- **RAW RECORDS**:

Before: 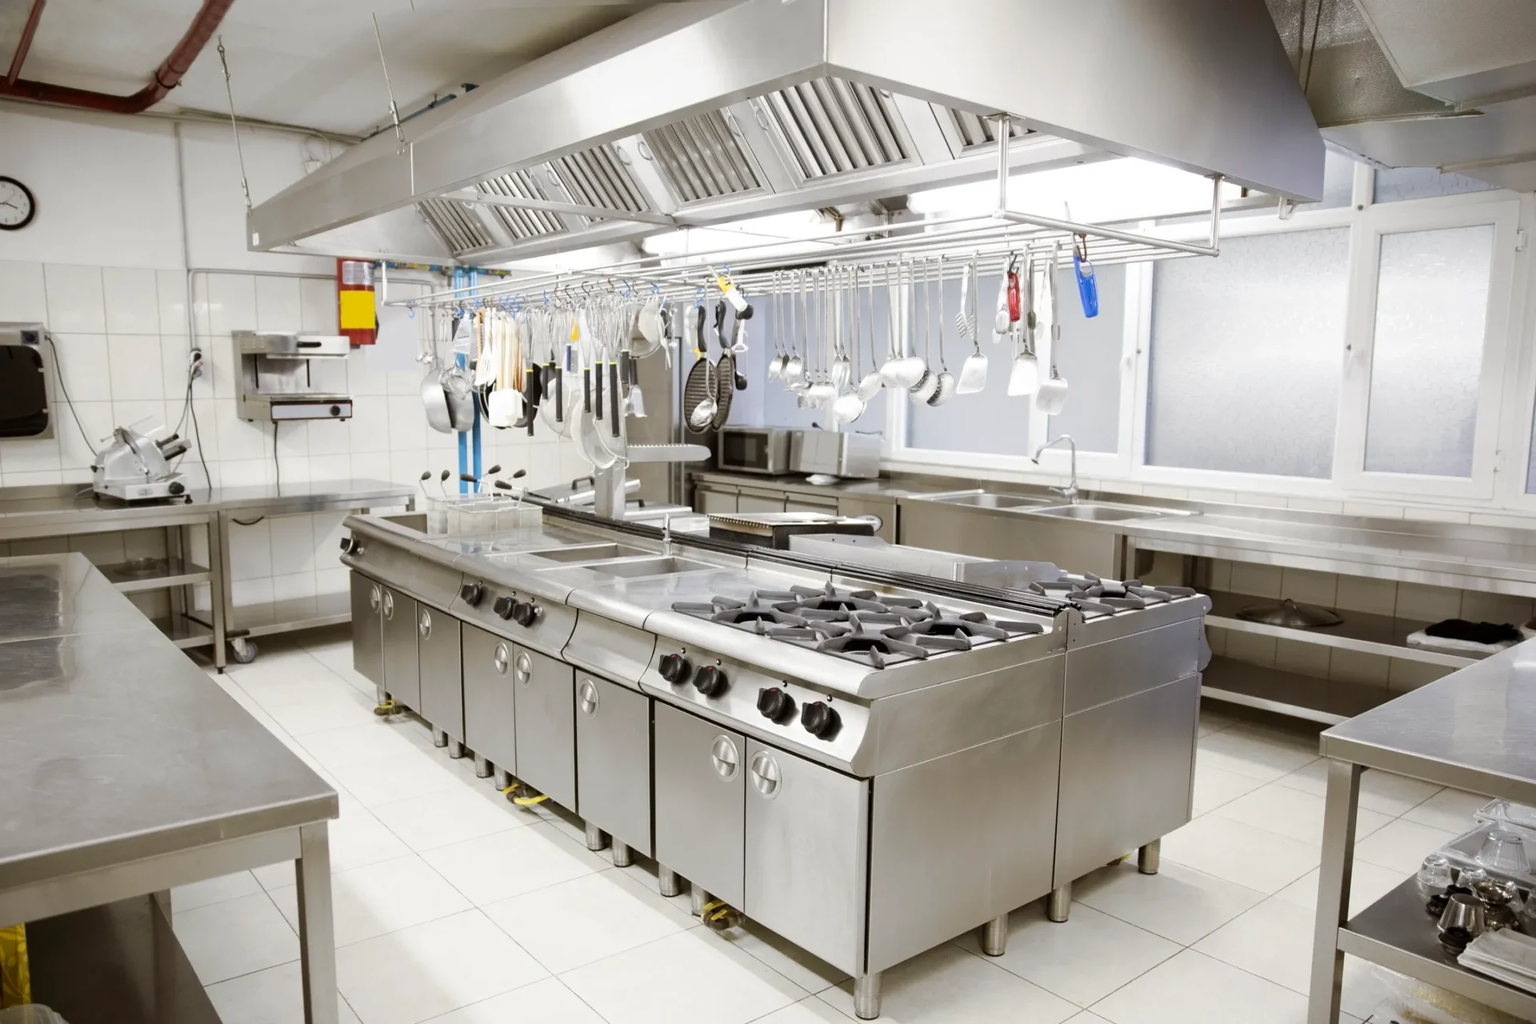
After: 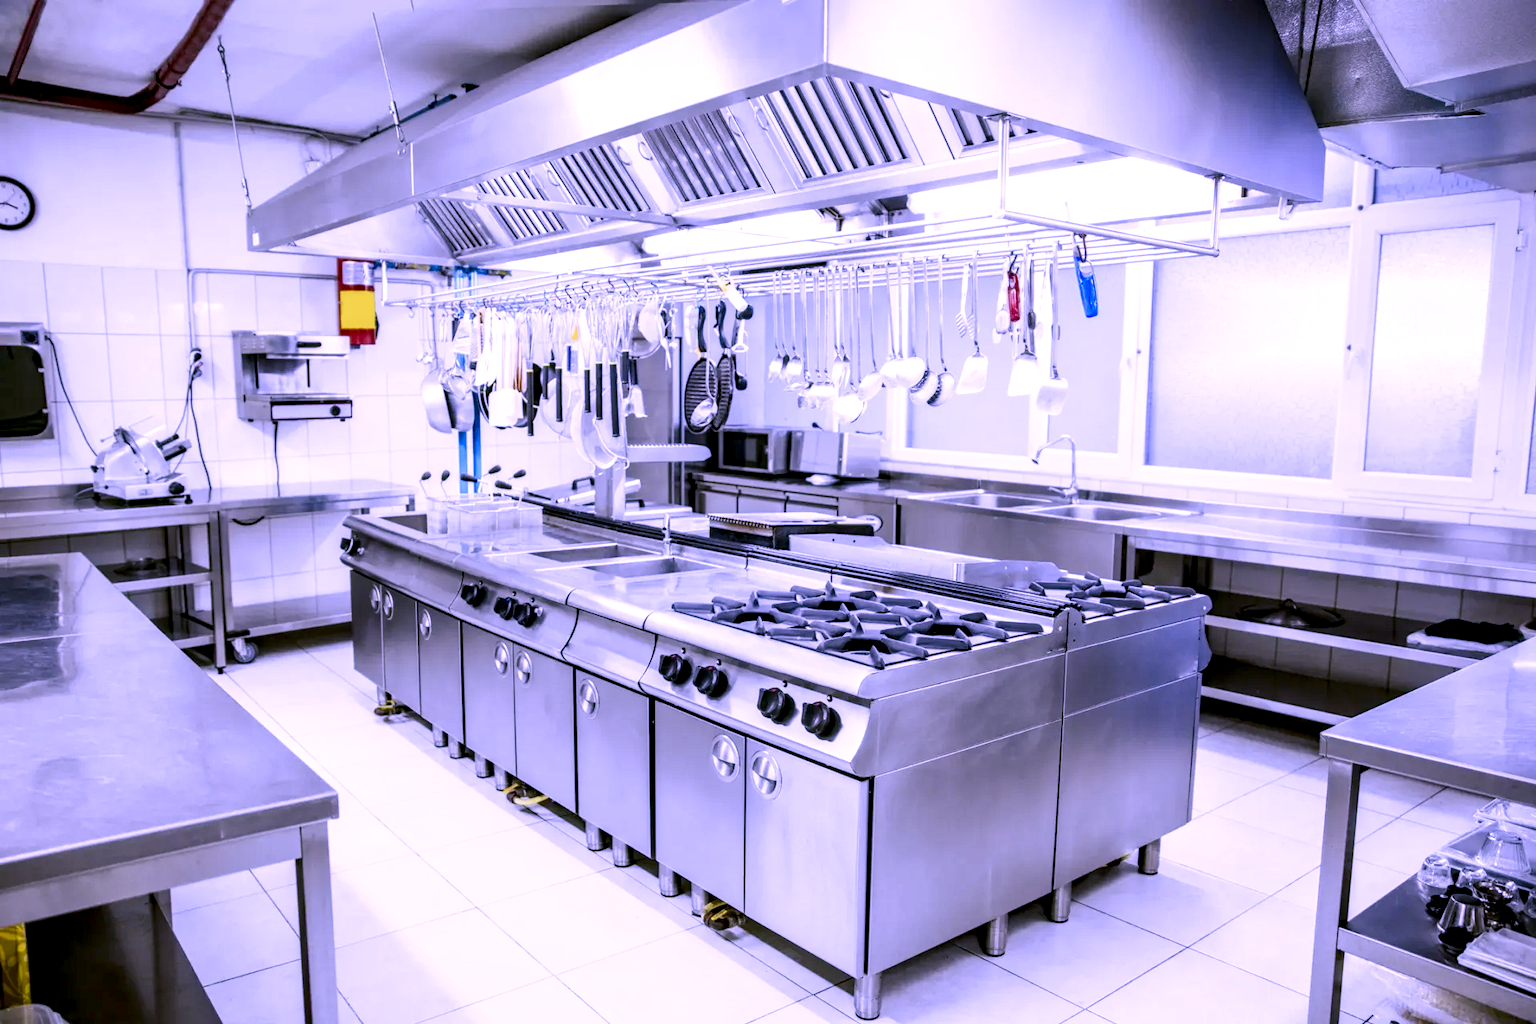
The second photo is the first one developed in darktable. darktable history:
exposure: exposure -0.242 EV, compensate highlight preservation false
local contrast: highlights 19%, detail 186%
color correction: highlights a* 4.02, highlights b* 4.98, shadows a* -7.55, shadows b* 4.98
color balance rgb: shadows lift › chroma 1%, shadows lift › hue 113°, highlights gain › chroma 0.2%, highlights gain › hue 333°, perceptual saturation grading › global saturation 20%, perceptual saturation grading › highlights -50%, perceptual saturation grading › shadows 25%, contrast -10%
contrast brightness saturation: contrast 0.2, brightness 0.16, saturation 0.22
white balance: red 0.98, blue 1.61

- **TASK DESCRIPTION**: Please return every line from the start of the entries through the line containing "local contrast: highlights 19%, detail 186%", inclusive, reproduced word for word but without the pictures.

- **EXERCISE OUTPUT**:
Before: 
After: 
The second photo is the first one developed in darktable. darktable history:
exposure: exposure -0.242 EV, compensate highlight preservation false
local contrast: highlights 19%, detail 186%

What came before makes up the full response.